This site contains the materials for an R course run by the Bioinformatics Core at the Cancer Research UK Cambridge Institute.
April – June 2020
R is one of the leading programming languages in Data Science and the most widely used within CRUK CI for interacting with, analyzing and visualizing cancer biology datasets.
In this training course, we aim to provide a friendly introduction to R pitched at a beginners level but also for those who have been on R training courses previously and would like a refresher or to consolidate their skills.
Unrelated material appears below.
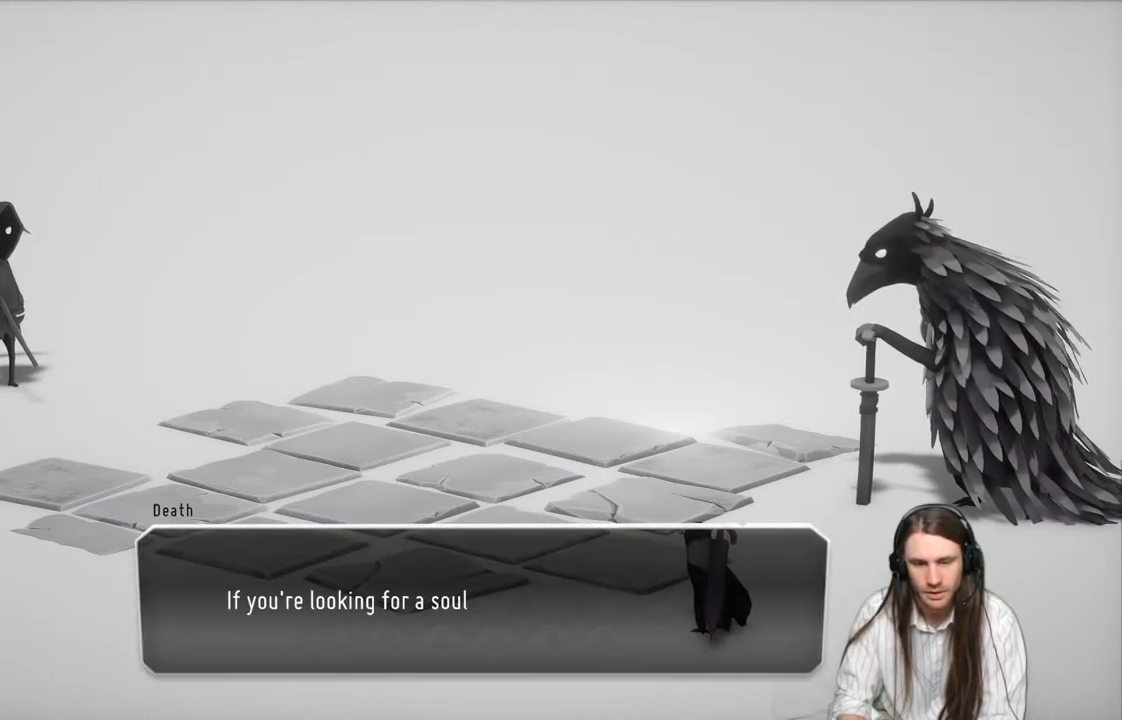
{"buttons": [], "left_stick": "center", "right_stick": "center", "events": []}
The course will be run over 6 weeks with the following structure:
The first lesson will be on Tuesday 14 April, not the Easter Monday bank holiday, and thereafter every Monday for the following 5 weeks. Similarly we will run the Friday recap for the week of 4 – 8 May on the Thursday instead as 8 May is the special VE Day bank holiday.
We will be using Microsoft Teams in running this course and members of the Bioinformatics Core will be available during the course for 1:1 support using chats and calls within Teams.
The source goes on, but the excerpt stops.